▸ Your instructions: Carry on the article below about women's rights and education in Iran, starting after its last sentence.

** Selected passage follows **

By Connor J. Wangler
As in many countries where Islamic Sharia Law reigns supreme, the rights of women are often starkly different compared to those typified within Western culture. Iran is perhaps one of the most oppressive governments when it comes to women’s and girls’ rights as it is one of the most adherent law systems when it comes to Islamic law.
One area that seems to be a beacon of hope for women in the Islamic Republic, however, is in women’s education. According to Nayereh Tohidi, more than half of the university students in Iran are female, making up at least 70% of those studying engineering and science. Some fundamental conservatives in Iran argue that this will lead to a disparity in education and economic imbalances between men and women. This view hasn’t stopped several universities from encouraging the education of women by creating Women’s Studies programs that go up to the Masters Degree level.
Here is an interesting piece by FreeMiddleEast regarding what they call Iran’s “Gender Apartheid.”

** End of Selected passage **
** Data section follows **

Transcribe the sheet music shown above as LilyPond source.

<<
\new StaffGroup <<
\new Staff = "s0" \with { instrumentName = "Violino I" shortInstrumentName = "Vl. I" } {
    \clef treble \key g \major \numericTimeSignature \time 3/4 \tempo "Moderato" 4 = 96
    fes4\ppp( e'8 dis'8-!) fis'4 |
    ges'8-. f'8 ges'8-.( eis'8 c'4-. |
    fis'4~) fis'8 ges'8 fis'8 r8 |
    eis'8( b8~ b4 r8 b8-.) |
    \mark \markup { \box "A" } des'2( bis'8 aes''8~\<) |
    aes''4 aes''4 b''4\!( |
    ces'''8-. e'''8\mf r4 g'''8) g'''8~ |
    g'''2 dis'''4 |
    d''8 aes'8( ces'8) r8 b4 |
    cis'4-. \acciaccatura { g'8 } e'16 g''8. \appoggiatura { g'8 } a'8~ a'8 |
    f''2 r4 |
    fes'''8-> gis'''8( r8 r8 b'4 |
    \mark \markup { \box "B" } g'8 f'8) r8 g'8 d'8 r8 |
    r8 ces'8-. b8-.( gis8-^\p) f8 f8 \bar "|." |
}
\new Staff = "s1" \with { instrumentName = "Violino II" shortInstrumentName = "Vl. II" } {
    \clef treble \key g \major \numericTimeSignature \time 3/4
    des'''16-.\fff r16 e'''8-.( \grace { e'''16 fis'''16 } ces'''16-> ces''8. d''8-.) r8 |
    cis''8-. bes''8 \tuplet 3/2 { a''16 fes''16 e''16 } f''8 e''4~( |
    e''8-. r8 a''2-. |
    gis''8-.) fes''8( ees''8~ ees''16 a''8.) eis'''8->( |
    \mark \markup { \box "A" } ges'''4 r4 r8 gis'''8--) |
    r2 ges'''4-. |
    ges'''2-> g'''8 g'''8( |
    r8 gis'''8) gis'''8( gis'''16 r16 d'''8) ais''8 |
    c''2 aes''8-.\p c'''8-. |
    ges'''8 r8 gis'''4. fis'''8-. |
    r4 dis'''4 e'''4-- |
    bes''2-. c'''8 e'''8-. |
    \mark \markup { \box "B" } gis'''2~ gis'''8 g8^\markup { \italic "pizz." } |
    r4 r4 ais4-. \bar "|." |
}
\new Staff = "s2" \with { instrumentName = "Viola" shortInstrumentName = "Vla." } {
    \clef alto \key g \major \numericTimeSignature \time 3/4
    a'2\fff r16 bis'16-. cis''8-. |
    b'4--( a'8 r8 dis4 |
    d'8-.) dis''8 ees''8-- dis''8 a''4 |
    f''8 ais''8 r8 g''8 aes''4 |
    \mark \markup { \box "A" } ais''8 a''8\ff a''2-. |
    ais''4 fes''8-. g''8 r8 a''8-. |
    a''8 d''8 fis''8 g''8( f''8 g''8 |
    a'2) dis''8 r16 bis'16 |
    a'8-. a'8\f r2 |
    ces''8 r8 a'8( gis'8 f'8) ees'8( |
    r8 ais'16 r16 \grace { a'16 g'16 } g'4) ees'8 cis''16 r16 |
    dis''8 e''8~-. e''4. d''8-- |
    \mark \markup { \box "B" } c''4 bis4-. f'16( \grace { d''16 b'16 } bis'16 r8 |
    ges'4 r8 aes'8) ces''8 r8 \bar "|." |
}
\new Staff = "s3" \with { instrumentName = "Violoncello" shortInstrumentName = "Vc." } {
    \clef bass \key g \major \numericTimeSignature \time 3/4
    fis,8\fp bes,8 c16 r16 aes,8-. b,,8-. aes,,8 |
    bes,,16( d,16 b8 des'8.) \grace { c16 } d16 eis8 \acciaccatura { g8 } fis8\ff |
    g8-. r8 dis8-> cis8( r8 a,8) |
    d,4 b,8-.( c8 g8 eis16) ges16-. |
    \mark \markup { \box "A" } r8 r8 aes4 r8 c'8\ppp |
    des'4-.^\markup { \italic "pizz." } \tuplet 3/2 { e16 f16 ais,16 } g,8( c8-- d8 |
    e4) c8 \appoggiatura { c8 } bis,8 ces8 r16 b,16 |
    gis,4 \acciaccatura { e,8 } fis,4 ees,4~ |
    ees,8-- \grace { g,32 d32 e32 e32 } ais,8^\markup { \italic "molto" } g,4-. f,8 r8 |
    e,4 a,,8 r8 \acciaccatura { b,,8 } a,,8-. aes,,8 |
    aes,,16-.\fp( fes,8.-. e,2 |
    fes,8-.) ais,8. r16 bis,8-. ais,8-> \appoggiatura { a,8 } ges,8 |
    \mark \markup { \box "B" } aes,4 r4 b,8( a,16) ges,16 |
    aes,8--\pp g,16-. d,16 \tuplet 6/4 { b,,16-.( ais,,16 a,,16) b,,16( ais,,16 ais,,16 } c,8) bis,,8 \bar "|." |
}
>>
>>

** End of Data section **

▸ Your response:
Despite this prospect of advancement in education, women still suffer greatly in their inequality with men when it comes it several areas. One of these areas is female participation in sports. The “Bad Hijab” law, outlawing the exposure of any part of the body other than hands and face, has made it very difficult for Iranian women to participate in the full range of sports. This often leads Iran’s international representation in sporting events, such as the Olympics, to be dominated by men.
Even the fight for women’s rights is vilified by conservatives within the country as anti-Islamic and, therefore, morally reprehensible. The “One Million Signatures” campaign is an effort to end discrimination of women in Iranian laws by collecting one million petition signatures. One such law the campaign focuses on is one that gives greater value to male legal testimony over the testimonies of females. The female leaders of this campaign, unfortunately, have been attacked and, often, arrested. Several leaders of the campaign were arrested for allegedly contributing to banned websites.